## Text excerpt
%%

I suppose I'm kind of stalling for time right now - I've almost dreaded talking about this song as an actual song and not as a cultural phenomenon, simply because the lyrics have been picked over and picked over and picked over. Wikipedia links to an interesting analysis of the song, one that I might have picked up upon had it already not been thrown out there for the world to see. I'm reminded, looking at these analyses, of something Alan Moore (him again) threw out in his wrapup of From Hell, where he talked about just how difficult it is to find something new in the Jack the Ripper case, with over a hundred years and just as many researchers digging into a trail long gone cold. The Koch Snowflake, and I hope I'm getting this right, is essentially a series of triangles being drawn over and over in a certain way, creating an infinite perimeter within a finite, closed space. Moore states that the Jack the Ripper case is the same way - you can throw out as many theories as you want, but ultimately all you have is what we know about those horrible murders, and in the end you're only going to get so far in your analysis of the case.

I think of the lyrics to "All Along the Watchtower" much the same way. What we have is three verses, two of which are dedicated entirely to a conversation between two people who disappear in the third verse, nothing in the way of a story (you could probably make one out of the "two riders were approaching" bit, but that comes at the very end), and this feeling of cryptic, puzzling doom. Hendrix's arrangement, as explosive as it was, could only heighten the apocalyptic aura of the song - that aura was there from the very beginning. And yet we really have nothing when it comes to the song; the whole thing is almost like one of those Creative Writing courses where you have the first part of a story and are meant to create the rest of the story from there, only the whole "rest of the story" bit was junked completely. And without that rest of the story, the more inquisitive listeners have tried to create that whole tale out of what we have, leaning on the Bible verse from the Book of Isaiah, trying to sneak glimpses of Dylan's own life into the lyrics, and slapping identities onto the joker, the thief, the princes, and so on and so forth. Koch's Snowflake in effect - we can think up all the fanciful speculation we want, but those twelve lines are where that speculation ultimately begins and ends.

I mean, doesn't it seem like quite a bit to attribute a host of meanings to Dylan sitting down, putting pen to paper or fingertips to typewriter keys, and banging out the three verses of this song? Far be it for me to cast stones on anybody that attempts to dig into what Dylan's talking about, but let's back up for a second and imagine Dylan with that Bible of his, putting his finger on Isaiah 21:5-9, and reading those words over and over again. Suddenly something just pops in his head, the same way it must have happened for Sherlock Holmes whenever he solved a case; gears start grinding, puzzle pieces are fitted together, and something magic arises almost out of nothing. He sits down and writes out this song, maybe changing a word here and there, junking lines that sound a little too clunky, tweaking the chord structure, seeing if the song sounds better faster or slower. Sometimes we forget that songs don't pop out fully formed, but come together through a long and arduous process of editing, testing, and occasional blind faith. But in the end Dylan did finish that process, and we got "All Along the Watchtower" out of it - and maybe he can't even explain why, when you really get down to it, he wrote the song the way thaat he did. I don't think anybody really can.

%%

## Supplied material

%%

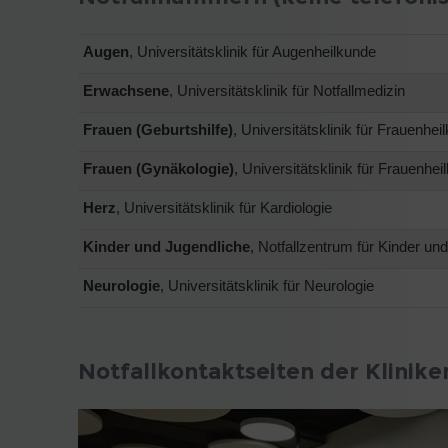
Augen
, Universitätsklinik für Augenheilkunde
Erwachsene
, Universitätsklinik für Notfallmedizin
Frauen (Geburtshilfe)
, Universitätsklinik für Frauenhe
Frauen (Gynäkologie)
, Universitätsklinik für Frauenhe
Herz
, Universitätsklinik für Kardiologie
Kinder und Jugendliche
, Notfallzentrum für Kinder un
Neurologie
, Universitätsklinik für Neurologie
Notfallkontaktseiten der Klinike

%%

## Actions to take
1/ Answer these questions from the essay on "All Along the Watchtower":
(a) What does the Koch Snowflake create within a finite, closed space?
(b) How many verses do the song's lyrics have?
(c) Which book of the Bible do listeners lean on when they try to build a story from the lyrics?
2/ Continue the essay on "All Along the Watchtower" from the point where it stops.

## Answers by item
1/
(a) An infinite perimeter.
(b) Three.
(c) The Book of Isaiah.

2/
"All Along the Watchtower" has been feted as one of the greatest songs of all time, and as much as I think that reputation comes from Hendrix's definitive reading, I would say that just as much credit comes from those lyrics and the sense of mystery that inhabits those words. The vast majority of art is very clear-cut at its core; you think of a classic film like The Maltese Falcon, a great song like "God Only Knows", or a brilliant painting like Jacques-Louis David's The Death of Socrates, and you can understand where they're coming from and what they're trying to get you to think or feel. But then you have something that doesn't push your buttons in that way, something that defies our traditional understanding of artwork, and it causes us to scratch our heads and go digging in our local libraries (or, ahem, Google) to help us reach that level of understanding. Dylan's catalog is full of songs that stand just beyond the reach of easy comprehension - I've been lucky enough to write posts about them that people have enjoyed reading - but rarely has he written a song in that vein that's so simple, so pared down and seemingly common in language and form, that still manages to frustrate us like the mythical word on the tip of our tongues. And it doesn't matter if those words are sung over a gentle acoustic backing, over heavy electric firepower, or with a classical backing - they still confound us, and beckon us to come and listen one more time, so that we might be able to understand.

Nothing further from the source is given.